En 2005, un phénomène géologique spectaculaire s’est produit en Afrique : une fissure gigantesque de 60 km s’est ouverte dans la région de l’Afar, en Éthiopie, marquant le début de la séparation du continent africain. Ce processus pourrait, dans plusieurs millions d’années, donner naissance à un nouvel océan. Ce phénomène, bien que lointain dans le temps, est une preuve tangible de l’évolution constante de notre planète.
Une fissure révélée par la science et les images
La fissure, connue sous le nom de « fissure de Dabbahu », a été révélée au monde grâce à une photographie prise par Anthony Philpot, professeur émérite de géologie à l’Université du Connecticut. Cette image, authentifiée par l’auteur lui-même, montre une rupture béante dans le sol, survenue après l’éruption du volcan Dabbahu en 2005. L’éruption, d’une puissance considérable, a projeté des flammes, des cendres et des gaz volcaniques, entraînant la mort de nombreux animaux domestiques : 700 chèvres, 200 chameaux et 70 ânes.
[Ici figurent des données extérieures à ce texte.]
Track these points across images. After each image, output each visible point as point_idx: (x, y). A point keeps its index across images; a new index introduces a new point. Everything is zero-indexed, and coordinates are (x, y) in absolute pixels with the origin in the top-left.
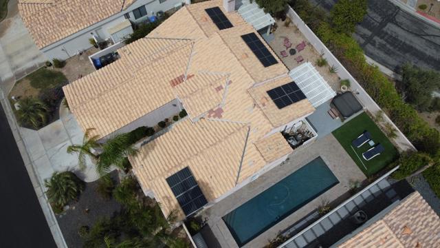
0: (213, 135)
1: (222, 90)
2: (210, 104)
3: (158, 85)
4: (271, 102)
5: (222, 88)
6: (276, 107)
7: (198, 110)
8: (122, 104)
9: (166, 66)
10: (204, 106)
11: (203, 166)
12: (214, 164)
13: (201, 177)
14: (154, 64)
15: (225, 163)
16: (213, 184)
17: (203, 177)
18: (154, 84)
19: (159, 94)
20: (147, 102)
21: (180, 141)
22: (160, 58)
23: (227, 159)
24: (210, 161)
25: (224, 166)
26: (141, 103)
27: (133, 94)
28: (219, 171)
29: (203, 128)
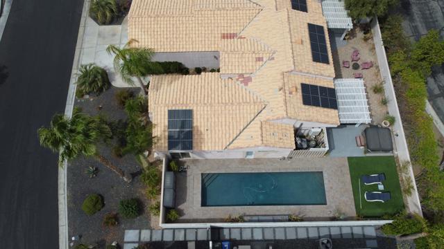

Par chance, aucune perte humaine directe n’a été enregistrée, bien qu’un habitant ait été légèrement blessé.
Le rôle unique de la région de l’Afar
Située à l’intersection de trois plaques tectoniques – la plaque nubienne, la plaque somalienne et la plaque arabique – la région de l’Afar est un point clé de la tectonique terrestre. Ces plaques s’éloignent progressivement les unes des autres à une vitesse pouvant atteindre 20 mm par an, soit l’équivalent de la vitesse de croissance des ongles humains. Ce lent mouvement génère des fractures, appelées rifts, où la croûte terrestre s’amincit avant de se briser.
Le système de rift est-africain, qui s’étend sur environ 6000 km du golfe d’Aden jusqu’au Mozambique, est le plus grand rift continental au monde. Il se divise en deux branches principales : la branche orientale, qui traverse le Kenya, et la branche occidentale, qui s’étend le long des frontières de pays comme l’Ouganda, le Rwanda et la Tanzanie. C’est ici, dans le nord de ce système, que la fissure de Dabbahu illustre de façon spectaculaire l’ouverture de la croûte terrestre.
Un périple au cœur des volcans actifs
Pour explorer ce phénomène unique, Valy, un globe-trotteur et ancien directeur artistique, a entrepris un voyage vers l’Afar. Ce périple à travers des paysages volcaniques hostiles a été marqué par des températures extrêmes, atteignant parfois 50 °C. La zone, autrefois difficile d’accès, est désormais un peu plus praticable grâce à de nouvelles routes, bien que l’exploration reste périlleuse. Les visiteurs doivent naviguer dans des territoires désertiques et volcaniques où la nature est à la fois magnifique et impitoyable.
Sur place, Valy et son équipe ont pu découvrir comment les populations locales, principalement nomades, vivent en symbiose avec cet environnement. Les habitants utilisent, par exemple, des sources chaudes volcaniques pour accéder à l’eau dans cette région aride, une solution ingénieuse face au manque chronique de ressources hydriques.
Une région marquée par des défis humains
L’Afar est également le théâtre de défis humains et politiques importants. Les conflits ethniques et les guerres civiles ont ravagé la région, aggravant les conditions de vie déjà difficiles. Les habitants, souvent éleveurs de chèvres et de chameaux, font face à des sécheresses récurrentes et à des pénuries d’eau. Pourtant, ces peuples nomades préservent leur mode de vie ancestral, vivant dans des conditions qui défient l’imaginaire, tout en s’adaptant aux contraintes imposées par leur environnement.
Vers un nouvel océan
La fissure de Dabbahu symbolise le commencement d’un processus géologique qui, dans 5 à 10 millions d’années, pourrait transformer cette région en un nouvel océan. L’eau pourrait s’infiltrer et s’étendre à travers la région, reliant la mer Rouge et le golfe d’Aden. Ce phénomène est unique, car il offre aux scientifiques la possibilité de documenter pour la première fois dans l’histoire moderne la naissance d’un océan.
Cependant, certains chercheurs restent prudents : il est possible que les forces tectoniques actuelles ne soient pas suffisantes pour compléter la séparation du continent. Si cela se produit, le processus pourrait s’interrompre, laissant une vaste région marquée par des vallées et des failles sans aboutir à un océan.
Un lieu où tout change constamment
Au-delà de son intérêt scientifique, la région de l’Afar est une terre de transformation continue. Les paysages volcaniques, les fissures béantes et les populations résilientes rappellent que rien n’est permanent. Les habitants, avec leurs traditions uniques, cohabitent avec un environnement en constante évolution. Malgré les défis, cette région reste un témoignage vivant de la dynamique de la Terre, un endroit où l’impermanence est gravée dans le sol lui-même.